Africa: Competition for the AU Commission Leadership Intensifies

The African Union's (AU) Eight-member Ad hoc Committee of Heads of State and Government (Committee of Eight) met in Cotonou, Benin on 14 May 2012, to discuss the election of the Chairperson, Deputy Chairperson and members of the AU Commission.

During the 18th AU Summit in January, the two candidates – Jean Ping of Gabon, who has served as the AU Commission Chairman since 2008 and Dr.

Nkosazana Dlamini-Zuma, South Africa's Home Affairs Minister – failed to secure the two-third majority required to win and therefore the election was postponed till July. There was a call for consensus on the elected candidate to ensure that the AU as an organisation is united in addressing the challenges on the continent. The outcome of the election was due to multiple factors including the nature of the relationship between Nigeria and South Africa and South Africa's approach to the campaign for the chairmanship position.

The differences in foreign policy positions of Nigeria and South Africa may have contributed to the lack of consensus during the AU elections.

This stems primarily from differing views by both countries on the international responses to the Libyan and Ivorian crisis. There are also claims by pro-Ping supporters (including Nigeria) that South Africa may be breaching the so-called 'unwritten rule', which requires regional powers not to occupy the position of AU Chairperson.

Besides, there are growing perceptions by some African states that South Africa has projected itself as the voice of Africa. Further, Nigeria is certainly one of the countries who feel that South Africa's aggressive campaign strategy for Dr. Dlamini-Zuma was unacceptable.

Questions are also being raised about the manner in which South Africa's current leadership is pursuing its foreign policy goals. For example, under the leadership of Presidents Nelson Mandela and Thabo Mbeki it seems the quest for morality and African renaissance were central to South Africa's foreign policy, respectively.

In contrast, there are perceptions that the foreign policy position under President Jacob Zuma has been unclear, inconsistent and is sometimes opposed to the views of other African states. This foreign policy disposition of South Africa seems to have overshadowed the benefits of Dr. Dlamini-Zuma as a potentially strong leader for the AU Chairperson owing to her experiences as a former Foreign Minister.

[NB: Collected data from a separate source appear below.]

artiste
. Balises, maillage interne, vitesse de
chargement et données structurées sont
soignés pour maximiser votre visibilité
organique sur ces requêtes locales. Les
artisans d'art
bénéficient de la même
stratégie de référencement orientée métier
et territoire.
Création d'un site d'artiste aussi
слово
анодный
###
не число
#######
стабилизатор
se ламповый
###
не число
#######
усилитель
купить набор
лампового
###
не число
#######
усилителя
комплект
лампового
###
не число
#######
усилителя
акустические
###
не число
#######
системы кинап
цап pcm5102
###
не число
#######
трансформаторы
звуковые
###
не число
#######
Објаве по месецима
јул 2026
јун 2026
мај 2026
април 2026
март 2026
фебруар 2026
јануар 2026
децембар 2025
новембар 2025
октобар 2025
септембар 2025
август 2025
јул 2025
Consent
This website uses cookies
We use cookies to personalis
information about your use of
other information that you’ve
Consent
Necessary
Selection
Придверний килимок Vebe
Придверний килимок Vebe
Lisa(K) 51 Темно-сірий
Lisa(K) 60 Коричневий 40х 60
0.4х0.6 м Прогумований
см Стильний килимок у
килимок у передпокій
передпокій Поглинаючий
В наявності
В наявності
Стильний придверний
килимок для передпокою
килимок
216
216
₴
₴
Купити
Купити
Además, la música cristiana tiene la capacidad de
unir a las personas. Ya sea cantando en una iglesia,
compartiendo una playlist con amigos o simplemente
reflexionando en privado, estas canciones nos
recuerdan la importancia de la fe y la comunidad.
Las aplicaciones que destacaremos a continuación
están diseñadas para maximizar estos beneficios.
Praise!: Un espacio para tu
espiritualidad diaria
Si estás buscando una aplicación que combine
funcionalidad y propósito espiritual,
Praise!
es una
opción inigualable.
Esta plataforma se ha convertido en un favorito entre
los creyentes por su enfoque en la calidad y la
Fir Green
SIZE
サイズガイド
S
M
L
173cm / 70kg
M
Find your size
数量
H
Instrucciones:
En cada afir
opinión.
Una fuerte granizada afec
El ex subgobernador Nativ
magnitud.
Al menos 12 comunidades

If Dr. Dlamini-Zuma is not elected, it would be a huge blow for South Africa and the Southern African Development Community (SADC), in general. This would, however, allow South Africa to rethink its foreign policy implementation strategy and importantly its relations with other influential African states.

Although relations between South Africa and some other African states might be affected for a short while, it will not last for long as the relations are based largely on strong trade ties, which cannot be badly hampered by the competitive nature of elections and politics at the AU level.


If Dr. Dlamini-Zuma wins, there are speculations from opponents of South Africa's candidacy that there could be a potential abuse of power. Even if South Africa wanted to, the structure and rules of the AU clearly stipulates the roles and responsibilities of the chairperson and will not permit any attempt by South Africa to use the opportunity to enlarge its power base.